Abstract

Summary The development and diagnostic features of Plasmodium malariae oocysts in Anopheles gambiae have been studied at the Liberian Institute. Under these conditions the development of P. malariae is much more rapid than usually recorded, the cysts being half-grown by the 7th–8th day as compared with a more usual figure of 11 days or more. Development is still, however, distinctly slower than that of P. falciparum under the same conditions. Wide variations in the size of the oocysts of both species make the size difference of doubtful diagnostic value in individual cases. The characteristic clumping of the pigment in the oocysts of P. malariae from the 7th day onwards (corresponding to the 11th day of Shute and Maryon, 1955) is confirmed, but forms with two clusters or a bipolar arrangement are frequently seen in addition to the more usual single cluster form. The diagnostic value of this pigment pattern is rather limited by the occurrence of atypical falciparum oocysts with malariae-like pigment.

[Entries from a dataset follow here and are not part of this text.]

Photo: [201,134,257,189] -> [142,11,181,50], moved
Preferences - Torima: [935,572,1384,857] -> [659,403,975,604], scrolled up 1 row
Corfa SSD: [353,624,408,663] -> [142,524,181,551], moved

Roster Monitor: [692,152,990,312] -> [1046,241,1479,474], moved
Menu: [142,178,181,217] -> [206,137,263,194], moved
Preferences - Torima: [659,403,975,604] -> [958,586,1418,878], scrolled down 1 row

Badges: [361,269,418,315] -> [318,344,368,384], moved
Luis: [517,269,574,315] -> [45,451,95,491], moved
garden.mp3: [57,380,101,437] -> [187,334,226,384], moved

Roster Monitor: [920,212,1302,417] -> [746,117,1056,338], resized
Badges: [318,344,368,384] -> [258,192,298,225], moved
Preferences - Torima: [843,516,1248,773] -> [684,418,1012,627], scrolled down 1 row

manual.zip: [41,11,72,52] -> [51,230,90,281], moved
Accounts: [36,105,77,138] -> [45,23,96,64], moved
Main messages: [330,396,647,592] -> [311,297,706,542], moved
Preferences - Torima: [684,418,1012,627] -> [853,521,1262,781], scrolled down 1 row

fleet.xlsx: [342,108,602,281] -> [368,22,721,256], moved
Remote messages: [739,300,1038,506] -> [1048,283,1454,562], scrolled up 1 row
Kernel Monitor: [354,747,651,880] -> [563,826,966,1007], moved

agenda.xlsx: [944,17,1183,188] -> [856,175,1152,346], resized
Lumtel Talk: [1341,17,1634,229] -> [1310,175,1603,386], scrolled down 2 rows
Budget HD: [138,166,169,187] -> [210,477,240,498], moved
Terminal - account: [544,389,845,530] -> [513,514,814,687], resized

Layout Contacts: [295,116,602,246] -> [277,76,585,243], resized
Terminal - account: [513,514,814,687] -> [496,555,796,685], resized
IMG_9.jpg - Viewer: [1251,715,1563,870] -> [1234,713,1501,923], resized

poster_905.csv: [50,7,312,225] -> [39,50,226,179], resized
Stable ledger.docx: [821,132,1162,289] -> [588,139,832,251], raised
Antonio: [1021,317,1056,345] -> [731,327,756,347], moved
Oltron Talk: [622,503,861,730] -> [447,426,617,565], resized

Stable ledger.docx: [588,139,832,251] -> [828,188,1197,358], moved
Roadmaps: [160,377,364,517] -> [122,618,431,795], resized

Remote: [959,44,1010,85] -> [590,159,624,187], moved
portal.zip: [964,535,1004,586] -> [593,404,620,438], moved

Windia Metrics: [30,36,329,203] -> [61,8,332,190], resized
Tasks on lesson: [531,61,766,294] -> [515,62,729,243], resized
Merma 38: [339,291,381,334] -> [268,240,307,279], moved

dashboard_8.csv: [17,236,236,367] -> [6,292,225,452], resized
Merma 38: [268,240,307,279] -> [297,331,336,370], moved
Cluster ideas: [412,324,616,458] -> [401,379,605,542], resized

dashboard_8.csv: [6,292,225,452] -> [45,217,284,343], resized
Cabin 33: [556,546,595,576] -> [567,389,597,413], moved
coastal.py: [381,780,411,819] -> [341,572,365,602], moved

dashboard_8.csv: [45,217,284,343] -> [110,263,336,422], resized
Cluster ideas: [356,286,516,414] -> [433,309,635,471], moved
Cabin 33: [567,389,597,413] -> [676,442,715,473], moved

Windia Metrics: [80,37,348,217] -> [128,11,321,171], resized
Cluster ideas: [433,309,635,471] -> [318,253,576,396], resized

When mixed infections are liable to occur—a distinct possibility even in experimental infections in West Africa—it is usually necessary to confirm the identity of P. malariae oocysts on a developmental basis which makes use of the fact that the characteristic pigment pattern of P. falciparum seldom persists after the 7th day, while that of P. malariae is still conspicuous up to the 10th and 11th day at least.